There's no doubt that this is a disconcerting logic, especially since Europe's decision to abandon the " Green New Deal" and revert to the "War New Deal" accentuates its dependence on its American ally. It leaves it permanently in your home as an unwelcome but necessary guest, who can be forgiven for everything, including not making up his sheets and leaving his dirty laundry on the floor. Here, the trap of subservience emerges. This isn't simple servility, but the lack of an alternative vision of economics and international relations. Trump won this challenge because he knew Europe wouldn't respond by opening up elsewhere, starting with Latin America and Asia. And he knows that a Union that deindustrializes and focuses on low-value-added employment can cause a definitive shock to European societies. Which remains Trump's true objective, his ideological constituency : to destroy all that is multilateralism, to restore a foreign and trade policy based purely on power relations that degrades international law and diplomacy to a mere accessory of the past. It's no coincidence that almost no one is talking about the fiftieth anniversary of the Helsinki Conference , busy as we are contributing to a global disorder that no longer banishes from its horizon the theology of war as a means of salvation.
We are here, we must once again save the European project from those who interpret it as politically "neutral," little more than a large market constantly exposed to hostile attacks, where budget constraints are imposed that destroy a social model that has guaranteed democracy and the inclusion of the lower social classes. What is needed is a moment of truth, an assessment of this mad pursuit of Trumpism, starting first and foremost from the perspective of those who work and produce. For these, a genuine "shield" must be deployed on employment and wages, comparable to the measures adopted during the Covid crisis , when compensation, layoffs even for businesses with just one employee, and a freeze on layoffs were provided.
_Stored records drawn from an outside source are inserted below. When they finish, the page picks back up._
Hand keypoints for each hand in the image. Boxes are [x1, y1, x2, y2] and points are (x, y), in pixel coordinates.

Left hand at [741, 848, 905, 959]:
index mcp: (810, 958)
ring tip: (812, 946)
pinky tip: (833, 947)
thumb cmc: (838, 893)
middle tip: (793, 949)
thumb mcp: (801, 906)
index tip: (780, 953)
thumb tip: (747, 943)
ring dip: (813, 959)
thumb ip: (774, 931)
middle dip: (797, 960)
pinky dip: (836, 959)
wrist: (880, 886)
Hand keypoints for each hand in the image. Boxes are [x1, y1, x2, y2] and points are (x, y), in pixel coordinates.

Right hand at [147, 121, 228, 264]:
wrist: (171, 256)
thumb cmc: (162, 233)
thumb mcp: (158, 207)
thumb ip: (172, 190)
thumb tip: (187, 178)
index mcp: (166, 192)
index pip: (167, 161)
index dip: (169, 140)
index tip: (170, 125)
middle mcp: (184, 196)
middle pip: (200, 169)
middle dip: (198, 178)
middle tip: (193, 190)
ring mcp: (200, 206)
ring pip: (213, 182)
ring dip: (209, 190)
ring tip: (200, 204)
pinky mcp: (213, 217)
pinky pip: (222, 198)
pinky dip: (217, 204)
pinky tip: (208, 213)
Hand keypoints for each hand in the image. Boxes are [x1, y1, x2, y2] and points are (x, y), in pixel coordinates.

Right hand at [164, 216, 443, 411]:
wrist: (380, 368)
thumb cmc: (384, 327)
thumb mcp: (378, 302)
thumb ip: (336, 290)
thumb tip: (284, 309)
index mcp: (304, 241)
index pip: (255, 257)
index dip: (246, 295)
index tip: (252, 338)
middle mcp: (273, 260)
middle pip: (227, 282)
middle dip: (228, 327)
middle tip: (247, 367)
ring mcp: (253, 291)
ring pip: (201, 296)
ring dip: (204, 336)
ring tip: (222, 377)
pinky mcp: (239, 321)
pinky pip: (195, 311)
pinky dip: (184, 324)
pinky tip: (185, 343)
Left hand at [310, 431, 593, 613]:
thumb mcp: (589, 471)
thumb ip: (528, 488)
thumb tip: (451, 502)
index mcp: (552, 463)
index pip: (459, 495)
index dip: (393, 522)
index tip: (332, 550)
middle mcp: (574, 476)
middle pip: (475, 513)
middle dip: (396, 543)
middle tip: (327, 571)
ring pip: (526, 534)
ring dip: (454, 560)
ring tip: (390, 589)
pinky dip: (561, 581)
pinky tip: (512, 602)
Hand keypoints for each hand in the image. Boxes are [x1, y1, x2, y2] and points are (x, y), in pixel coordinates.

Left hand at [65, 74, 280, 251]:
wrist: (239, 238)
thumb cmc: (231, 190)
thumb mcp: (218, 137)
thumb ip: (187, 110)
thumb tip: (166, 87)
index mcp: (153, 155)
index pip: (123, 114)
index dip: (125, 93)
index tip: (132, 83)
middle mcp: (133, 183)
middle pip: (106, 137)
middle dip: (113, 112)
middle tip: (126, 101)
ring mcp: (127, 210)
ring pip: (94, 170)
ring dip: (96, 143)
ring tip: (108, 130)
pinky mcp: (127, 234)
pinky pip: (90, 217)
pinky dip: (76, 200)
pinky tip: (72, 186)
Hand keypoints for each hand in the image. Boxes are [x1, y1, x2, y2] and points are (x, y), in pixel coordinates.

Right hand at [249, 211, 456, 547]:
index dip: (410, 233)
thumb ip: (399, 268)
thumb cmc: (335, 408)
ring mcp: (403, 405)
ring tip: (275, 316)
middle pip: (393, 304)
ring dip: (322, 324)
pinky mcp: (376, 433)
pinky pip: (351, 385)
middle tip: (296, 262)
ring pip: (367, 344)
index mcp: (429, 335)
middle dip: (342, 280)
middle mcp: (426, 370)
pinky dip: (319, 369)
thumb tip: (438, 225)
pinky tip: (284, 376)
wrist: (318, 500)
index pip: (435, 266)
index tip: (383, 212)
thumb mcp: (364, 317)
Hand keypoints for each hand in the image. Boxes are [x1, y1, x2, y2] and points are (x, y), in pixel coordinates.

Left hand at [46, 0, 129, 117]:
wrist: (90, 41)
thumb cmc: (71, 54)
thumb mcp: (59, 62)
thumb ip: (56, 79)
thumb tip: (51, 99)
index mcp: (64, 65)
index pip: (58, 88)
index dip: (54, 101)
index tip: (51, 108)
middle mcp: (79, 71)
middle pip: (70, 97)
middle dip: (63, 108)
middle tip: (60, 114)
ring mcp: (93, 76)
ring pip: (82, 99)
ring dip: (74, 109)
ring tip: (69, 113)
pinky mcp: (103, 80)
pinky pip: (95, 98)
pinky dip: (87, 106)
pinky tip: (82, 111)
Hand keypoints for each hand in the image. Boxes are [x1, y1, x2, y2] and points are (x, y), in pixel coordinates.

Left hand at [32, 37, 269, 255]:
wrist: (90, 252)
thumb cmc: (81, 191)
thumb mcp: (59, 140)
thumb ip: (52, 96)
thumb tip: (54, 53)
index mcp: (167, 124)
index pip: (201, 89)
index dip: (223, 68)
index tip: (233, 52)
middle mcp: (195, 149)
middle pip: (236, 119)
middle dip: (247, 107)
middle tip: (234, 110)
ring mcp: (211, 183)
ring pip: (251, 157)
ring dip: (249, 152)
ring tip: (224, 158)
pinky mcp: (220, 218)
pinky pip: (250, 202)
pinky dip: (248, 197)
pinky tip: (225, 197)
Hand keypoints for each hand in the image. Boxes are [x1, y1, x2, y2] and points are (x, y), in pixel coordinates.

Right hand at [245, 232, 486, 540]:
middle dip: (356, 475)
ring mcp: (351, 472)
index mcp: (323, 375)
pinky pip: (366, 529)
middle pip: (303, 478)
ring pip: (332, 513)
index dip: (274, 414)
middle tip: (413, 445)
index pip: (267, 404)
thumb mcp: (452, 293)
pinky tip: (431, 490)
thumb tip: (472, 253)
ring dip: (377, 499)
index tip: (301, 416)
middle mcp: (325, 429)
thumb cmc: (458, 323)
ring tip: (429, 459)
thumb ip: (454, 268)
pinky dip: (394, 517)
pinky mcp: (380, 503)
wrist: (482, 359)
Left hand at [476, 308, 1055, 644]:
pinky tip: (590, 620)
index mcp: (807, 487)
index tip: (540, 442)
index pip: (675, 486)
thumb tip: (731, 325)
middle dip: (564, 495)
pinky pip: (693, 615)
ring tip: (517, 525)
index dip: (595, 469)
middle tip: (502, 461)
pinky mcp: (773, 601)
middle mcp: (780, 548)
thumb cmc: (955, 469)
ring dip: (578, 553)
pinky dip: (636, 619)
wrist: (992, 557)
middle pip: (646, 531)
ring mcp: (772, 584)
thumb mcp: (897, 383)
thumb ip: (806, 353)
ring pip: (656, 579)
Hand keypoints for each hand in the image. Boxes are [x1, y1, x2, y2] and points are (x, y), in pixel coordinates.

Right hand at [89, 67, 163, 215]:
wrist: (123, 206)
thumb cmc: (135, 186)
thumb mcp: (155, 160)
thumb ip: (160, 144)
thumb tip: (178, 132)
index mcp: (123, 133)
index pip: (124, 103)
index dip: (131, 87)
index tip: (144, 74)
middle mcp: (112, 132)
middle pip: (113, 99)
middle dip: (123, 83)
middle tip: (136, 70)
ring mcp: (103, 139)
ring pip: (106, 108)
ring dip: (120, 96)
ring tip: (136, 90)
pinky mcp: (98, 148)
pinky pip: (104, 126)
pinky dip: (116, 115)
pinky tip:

Domestic demand must be supported , starting with Italy—which, as an exporting power, will be among the countries hardest hit by the trade war —where, however, this concern does not reside with Palazzo Chigi, which entrusts economic policy exclusively to the invisible hand of the market. And so it doesn't lift a finger to renew expired contracts, it doesn't strengthen welfare, it doesn't introduce a minimum wage, it doesn't put a single euro more into social safety nets. With anything less than this, the right will usher in a decline on whose ruins it will attempt to campaign. Let's be prepared.